Understanding the Evolution of BERT and T5: Encoders, PrefixLMs, and Denoising Objectives

Models & Research

The Engineer

17 Jul 2024 · 4 min read

As BERT once redefined language understanding, explore how its encoder-only structure evolved and why newer models like T5 favor PrefixLMs and denoising objectives to tackle today’s complex text challenges.

In the rapidly evolving landscape of large language models (LLMs), it’s easy to get lost in the myriad of architectures and paradigms. If you were deep into NLP a few years ago, you might be wondering where all the encoder models went. After all, BERT worked so well-why not just scale it up? Let's dive into what happened to encoder-only models like BERT and how they relate to the current state of LLMs.
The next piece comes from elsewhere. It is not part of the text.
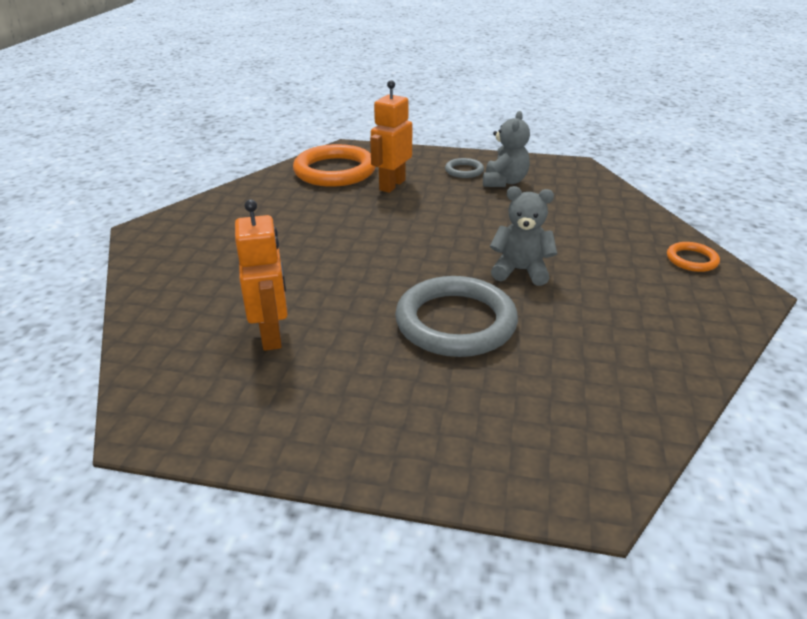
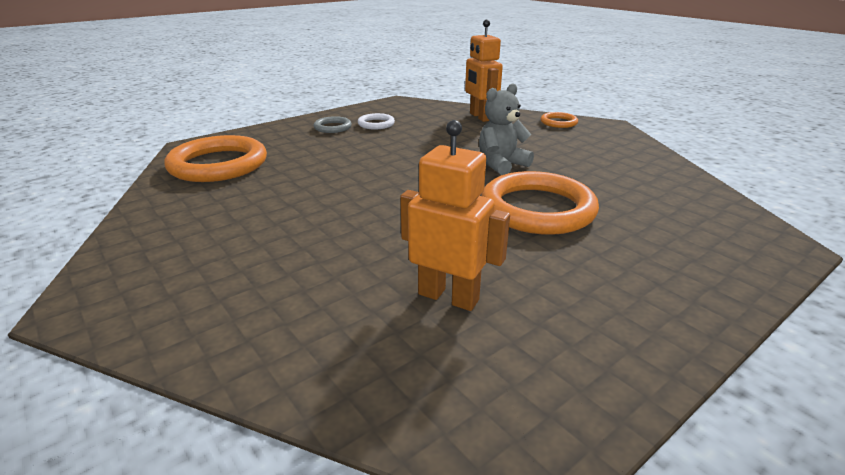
camera: 50 degrees left, 5 degrees down
orange robot [370,80,412,193] -> orange robot moved to [465,20,503,122]
grey ring [395,276,518,357] -> orange ring [481,171,599,235]
grey teddy bear [483,111,530,187] -> white ring [358,113,395,129]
A Quick Primer on Model Architectures

To set the stage, let’s quickly review the three main types of model architectures that have dominated the NLP landscape over the past few years:

Encoder-Only Models (e.g., BERT): These models focus on understanding context within a given input sequence. They are typically used for tasks like text classification, named entity recognition, and question answering.
Encoder-Decoder Models (e.g., T5): These models use an encoder to process the input and a decoder to generate output. They are commonly used for translation, summarization, and other generative tasks.
Decoder-Only Models (e.g., GPT series): These models generate text directly from a given prompt without an explicit encoder. They excel in tasks like text completion and generation.
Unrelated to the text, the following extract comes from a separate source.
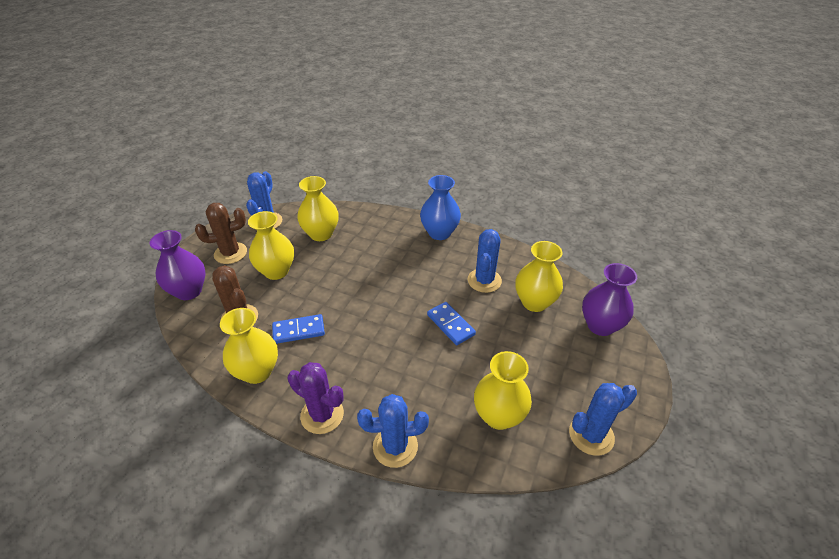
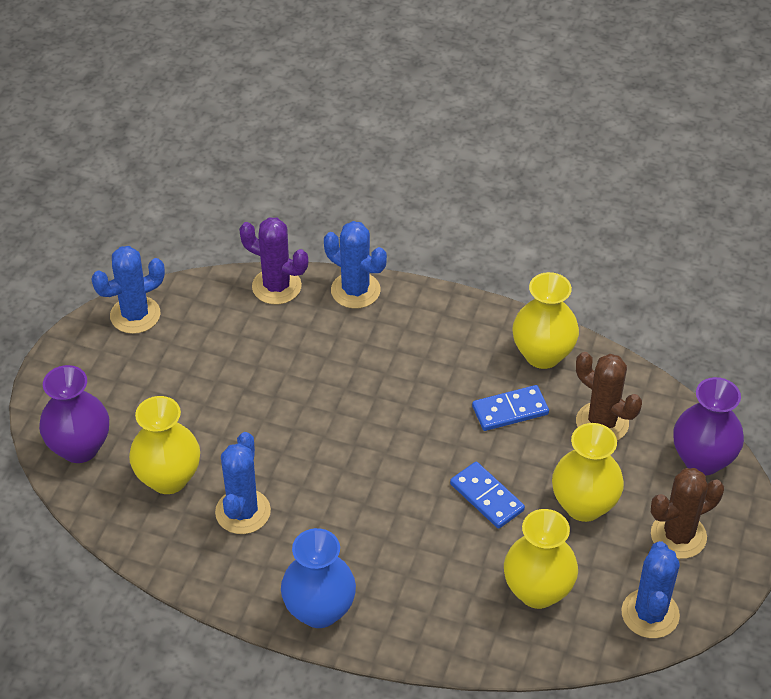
camera: 175 degrees right, 5 degrees up
purple cactus [288,362,344,434] -> purple cactus moved to [239,217,308,304]
blue cactus [357,394,429,468] -> blue cactus turned 45 degrees clockwise [324,221,387,309]
blue domino [427,302,476,345] -> blue domino moved to [450,462,525,529]
yellow vase [474,351,532,430] -> none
The Role of Encoder-Decoder Models

One common misconception is that encoder-decoder models are not autoregressive. In reality, the decoder in these models is fundamentally a causal decoder, just like in decoder-only models. The key difference is that some of the input context can be offloaded to the encoder, which then sends its representations to the decoder via cross-attention. This allows the model to leverage more contextual information during generation.
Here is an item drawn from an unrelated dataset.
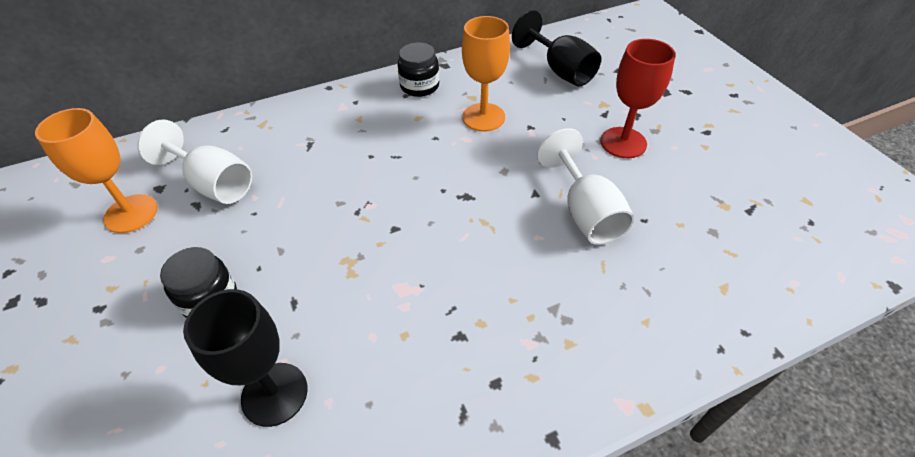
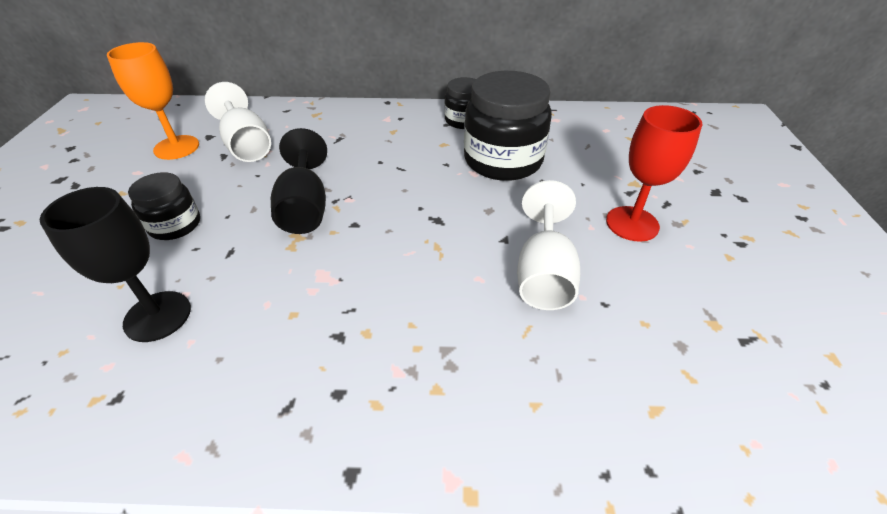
camera: 25 degrees right, 5 degrees down
orange goblet [462,16,510,131] -> black jar [464,71,552,181]
black goblet [512,10,601,87] -> black goblet moved to [271,128,327,234]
Introducing Prefix Language Models (PrefixLMs)

A variant of the encoder-decoder architecture is the Prefix Language Model (PrefixLM). These models operate similarly to encoder-decoders but without the cross-attention mechanism. Instead, they use a shared weight scheme between the encoder and decoder, and there's no encoder bottleneck. PrefixLMs are sometimes referred to as non-casual decoders because they can generate text based on a prefix of the input sequence.

Denoising Objectives in BERT and T5

BERT and other encoder-only models use a denoising objective, where the model is trained to predict masked tokens within an input sequence. This approach helps the model learn rich contextual representations. However, these models typically require additional "task heads" for specific downstream tasks, which can be limiting.

T5, on the other hand, adopted a denoising objective in a sequence-to-sequence format. In T5, the denoising process is adapted to fit the encoder-decoder architecture. Instead of predicting masked tokens in place, T5 uses the encoder to generate a representation of the input and the decoder to predict the missing parts. This approach allows T5 to leverage the strengths of both encoder-only and decoder-only models.

Why the Shift Away from Encoder-Only Models?

Despite BERT's success, there has been a significant shift towards decoder-only and encoder-decoder models in recent years. Here are a few reasons why:

Scalability: Decoder-only models like GPT can be scaled more easily to handle larger datasets and longer sequences.
Generative Capabilities: Encoder-decoder models and PrefixLMs offer better generative capabilities, making them suitable for a wider range of tasks.
Flexibility: The sequence-to-sequence format used in T5 and similar models provides greater flexibility in handling various NLP tasks.

Conclusion

The evolution from encoder-only models like BERT to more complex architectures like T5 and PrefixLMs reflects the ongoing advancements in NLP. While BERT laid a strong foundation, newer models have built upon this by addressing scalability, generative capabilities, and task flexibility. As we continue to push the boundaries of what LLMs can do, it's essential to understand these architectural shifts and their implications for practitioners.